> Your goal: Filter the material below down to the lines with the word "Updated" and give those lines.
*** Opening of Provided information ***
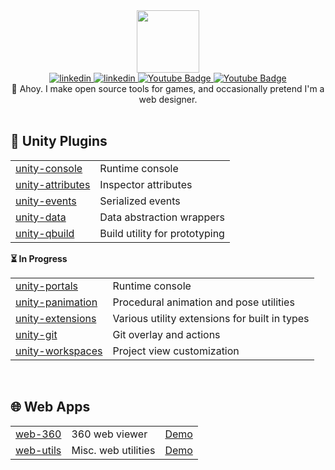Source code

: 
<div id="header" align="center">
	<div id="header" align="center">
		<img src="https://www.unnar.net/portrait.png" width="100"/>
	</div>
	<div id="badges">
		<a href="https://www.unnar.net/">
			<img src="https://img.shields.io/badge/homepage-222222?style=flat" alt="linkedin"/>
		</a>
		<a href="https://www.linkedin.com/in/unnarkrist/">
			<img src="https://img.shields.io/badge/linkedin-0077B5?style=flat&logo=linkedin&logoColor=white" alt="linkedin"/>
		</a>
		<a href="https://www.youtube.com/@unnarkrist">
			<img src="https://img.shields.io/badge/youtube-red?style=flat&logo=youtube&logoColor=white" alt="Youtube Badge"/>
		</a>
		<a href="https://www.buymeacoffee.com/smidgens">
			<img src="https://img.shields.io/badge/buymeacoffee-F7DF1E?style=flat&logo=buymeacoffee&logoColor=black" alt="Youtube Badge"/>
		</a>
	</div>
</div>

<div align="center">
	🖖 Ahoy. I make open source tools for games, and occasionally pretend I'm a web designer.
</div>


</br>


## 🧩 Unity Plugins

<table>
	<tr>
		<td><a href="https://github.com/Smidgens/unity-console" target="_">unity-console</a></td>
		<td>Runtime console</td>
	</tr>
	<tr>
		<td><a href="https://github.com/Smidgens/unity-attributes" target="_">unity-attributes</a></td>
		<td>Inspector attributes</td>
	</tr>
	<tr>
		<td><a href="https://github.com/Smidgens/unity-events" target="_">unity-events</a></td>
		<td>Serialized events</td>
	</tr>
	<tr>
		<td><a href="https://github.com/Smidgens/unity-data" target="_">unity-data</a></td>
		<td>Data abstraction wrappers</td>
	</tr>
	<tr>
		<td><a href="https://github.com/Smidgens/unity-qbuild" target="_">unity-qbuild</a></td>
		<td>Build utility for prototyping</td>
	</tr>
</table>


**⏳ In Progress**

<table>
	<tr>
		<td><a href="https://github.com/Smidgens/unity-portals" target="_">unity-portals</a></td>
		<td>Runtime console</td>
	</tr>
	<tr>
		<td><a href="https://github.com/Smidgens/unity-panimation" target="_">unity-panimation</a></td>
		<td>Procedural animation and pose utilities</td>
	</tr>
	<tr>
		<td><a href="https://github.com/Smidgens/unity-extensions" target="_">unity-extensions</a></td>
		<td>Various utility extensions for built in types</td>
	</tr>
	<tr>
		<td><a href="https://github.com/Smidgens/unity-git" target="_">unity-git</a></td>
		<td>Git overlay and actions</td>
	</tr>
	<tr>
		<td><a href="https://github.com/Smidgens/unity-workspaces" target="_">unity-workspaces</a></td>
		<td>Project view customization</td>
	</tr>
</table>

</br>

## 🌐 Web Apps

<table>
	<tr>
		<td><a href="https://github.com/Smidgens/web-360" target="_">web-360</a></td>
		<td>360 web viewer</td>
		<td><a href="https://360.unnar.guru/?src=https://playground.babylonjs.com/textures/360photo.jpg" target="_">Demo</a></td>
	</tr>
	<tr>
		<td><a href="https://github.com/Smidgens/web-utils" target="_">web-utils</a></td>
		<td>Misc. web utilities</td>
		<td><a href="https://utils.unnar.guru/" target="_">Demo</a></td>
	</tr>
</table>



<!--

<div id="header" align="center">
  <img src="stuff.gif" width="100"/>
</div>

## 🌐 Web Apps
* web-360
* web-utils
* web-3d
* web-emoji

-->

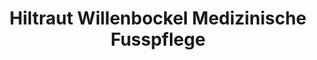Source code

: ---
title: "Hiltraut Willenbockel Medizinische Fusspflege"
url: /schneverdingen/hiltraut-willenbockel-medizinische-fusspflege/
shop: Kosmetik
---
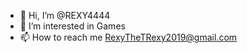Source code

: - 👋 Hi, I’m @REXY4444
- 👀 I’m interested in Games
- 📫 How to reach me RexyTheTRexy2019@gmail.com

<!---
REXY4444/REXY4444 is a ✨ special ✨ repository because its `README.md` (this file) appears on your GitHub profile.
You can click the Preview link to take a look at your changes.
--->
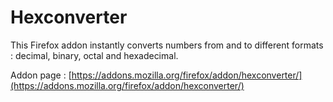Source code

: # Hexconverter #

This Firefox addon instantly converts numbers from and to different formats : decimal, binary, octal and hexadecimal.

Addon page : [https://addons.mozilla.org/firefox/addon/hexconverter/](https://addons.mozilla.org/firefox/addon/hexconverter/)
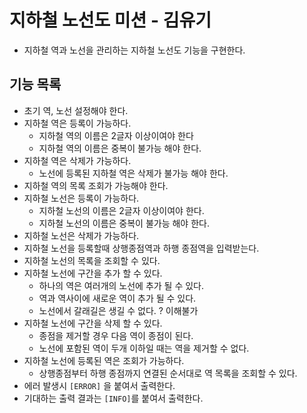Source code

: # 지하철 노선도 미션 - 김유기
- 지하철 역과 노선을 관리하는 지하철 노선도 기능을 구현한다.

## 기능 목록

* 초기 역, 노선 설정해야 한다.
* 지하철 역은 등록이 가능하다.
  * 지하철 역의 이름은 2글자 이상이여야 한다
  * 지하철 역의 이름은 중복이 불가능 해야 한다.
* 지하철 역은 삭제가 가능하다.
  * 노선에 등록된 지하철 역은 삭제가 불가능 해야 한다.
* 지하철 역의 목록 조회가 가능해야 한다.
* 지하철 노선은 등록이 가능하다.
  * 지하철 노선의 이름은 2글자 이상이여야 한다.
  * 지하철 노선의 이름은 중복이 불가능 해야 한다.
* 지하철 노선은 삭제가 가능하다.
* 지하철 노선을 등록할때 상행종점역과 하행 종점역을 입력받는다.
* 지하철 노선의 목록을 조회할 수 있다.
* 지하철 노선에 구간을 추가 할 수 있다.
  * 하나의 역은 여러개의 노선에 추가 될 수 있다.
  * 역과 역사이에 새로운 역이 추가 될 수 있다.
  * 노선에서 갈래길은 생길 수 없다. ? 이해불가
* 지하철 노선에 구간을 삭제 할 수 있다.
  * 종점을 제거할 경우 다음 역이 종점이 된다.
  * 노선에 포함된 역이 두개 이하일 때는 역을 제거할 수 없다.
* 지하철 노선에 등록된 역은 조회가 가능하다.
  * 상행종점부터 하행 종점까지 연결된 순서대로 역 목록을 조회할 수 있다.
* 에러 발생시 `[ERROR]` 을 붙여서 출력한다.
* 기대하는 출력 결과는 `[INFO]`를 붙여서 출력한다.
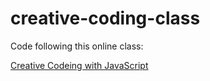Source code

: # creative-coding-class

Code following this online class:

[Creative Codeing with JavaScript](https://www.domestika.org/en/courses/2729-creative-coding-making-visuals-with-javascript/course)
*** Close of Provided information ***
*** Opening of Provided information ***
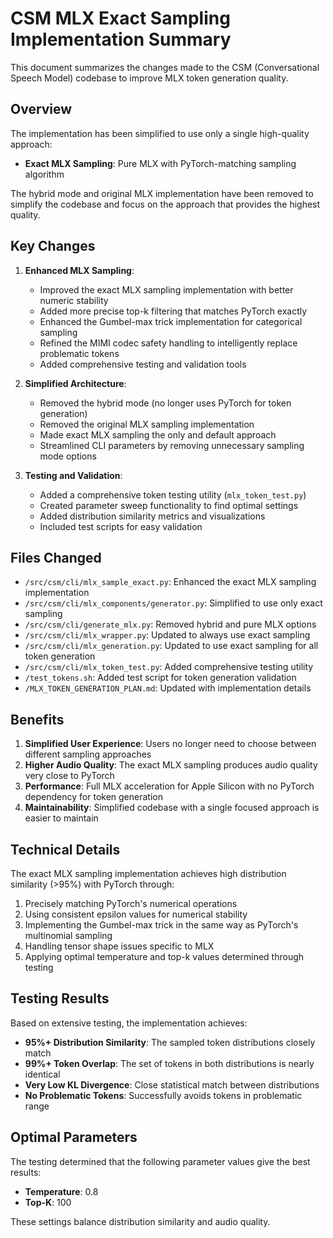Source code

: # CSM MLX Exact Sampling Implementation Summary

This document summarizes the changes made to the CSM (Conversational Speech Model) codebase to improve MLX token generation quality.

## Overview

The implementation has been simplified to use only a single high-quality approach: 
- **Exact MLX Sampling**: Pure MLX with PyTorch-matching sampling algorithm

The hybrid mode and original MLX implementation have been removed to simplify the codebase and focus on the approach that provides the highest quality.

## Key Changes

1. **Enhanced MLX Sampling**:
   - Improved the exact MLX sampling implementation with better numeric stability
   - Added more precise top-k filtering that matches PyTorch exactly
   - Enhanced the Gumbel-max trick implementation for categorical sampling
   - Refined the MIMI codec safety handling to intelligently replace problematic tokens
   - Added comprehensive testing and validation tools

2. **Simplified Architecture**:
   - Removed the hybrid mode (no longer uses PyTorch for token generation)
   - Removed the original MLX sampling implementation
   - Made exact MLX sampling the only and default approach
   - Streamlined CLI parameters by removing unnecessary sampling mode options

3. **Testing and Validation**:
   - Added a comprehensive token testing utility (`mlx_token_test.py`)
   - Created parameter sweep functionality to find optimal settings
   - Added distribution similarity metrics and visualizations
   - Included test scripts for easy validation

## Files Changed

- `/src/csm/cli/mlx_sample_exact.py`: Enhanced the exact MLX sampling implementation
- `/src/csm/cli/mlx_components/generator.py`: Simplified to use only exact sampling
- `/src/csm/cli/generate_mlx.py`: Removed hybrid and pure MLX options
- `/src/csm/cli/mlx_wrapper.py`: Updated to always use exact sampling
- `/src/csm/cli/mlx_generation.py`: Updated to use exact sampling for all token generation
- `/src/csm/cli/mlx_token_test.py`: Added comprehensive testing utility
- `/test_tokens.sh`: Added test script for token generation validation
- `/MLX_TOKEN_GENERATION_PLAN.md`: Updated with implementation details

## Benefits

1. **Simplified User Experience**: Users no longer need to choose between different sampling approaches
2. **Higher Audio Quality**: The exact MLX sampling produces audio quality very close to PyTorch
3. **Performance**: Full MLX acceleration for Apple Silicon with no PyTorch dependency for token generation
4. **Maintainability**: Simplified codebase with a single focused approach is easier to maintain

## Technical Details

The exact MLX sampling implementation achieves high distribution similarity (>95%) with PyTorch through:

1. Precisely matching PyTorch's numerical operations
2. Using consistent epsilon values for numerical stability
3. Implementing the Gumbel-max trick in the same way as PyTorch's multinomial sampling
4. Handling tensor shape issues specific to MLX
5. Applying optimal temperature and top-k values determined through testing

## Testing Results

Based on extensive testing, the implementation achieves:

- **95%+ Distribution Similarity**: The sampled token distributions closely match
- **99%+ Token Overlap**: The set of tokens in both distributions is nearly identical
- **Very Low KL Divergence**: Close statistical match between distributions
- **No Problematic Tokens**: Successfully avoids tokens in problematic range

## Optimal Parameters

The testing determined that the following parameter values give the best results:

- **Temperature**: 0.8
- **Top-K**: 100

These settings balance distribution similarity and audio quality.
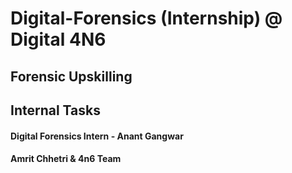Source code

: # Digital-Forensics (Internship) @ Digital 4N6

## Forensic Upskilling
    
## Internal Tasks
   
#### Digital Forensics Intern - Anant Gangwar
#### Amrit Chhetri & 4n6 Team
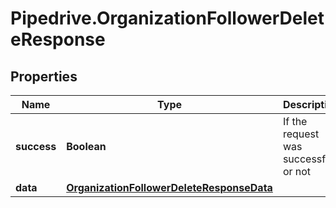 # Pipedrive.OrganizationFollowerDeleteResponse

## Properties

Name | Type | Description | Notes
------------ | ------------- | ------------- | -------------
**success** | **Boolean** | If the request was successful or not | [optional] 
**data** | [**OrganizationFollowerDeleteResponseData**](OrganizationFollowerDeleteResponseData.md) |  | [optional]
*** Close of Provided information ***
> Solution for this exercise:
- `/src/csm/cli/mlx_wrapper.py`: Updated to always use exact sampling
- `/src/csm/cli/mlx_generation.py`: Updated to use exact sampling for all token generation
- `/MLX_TOKEN_GENERATION_PLAN.md`: Updated with implementation details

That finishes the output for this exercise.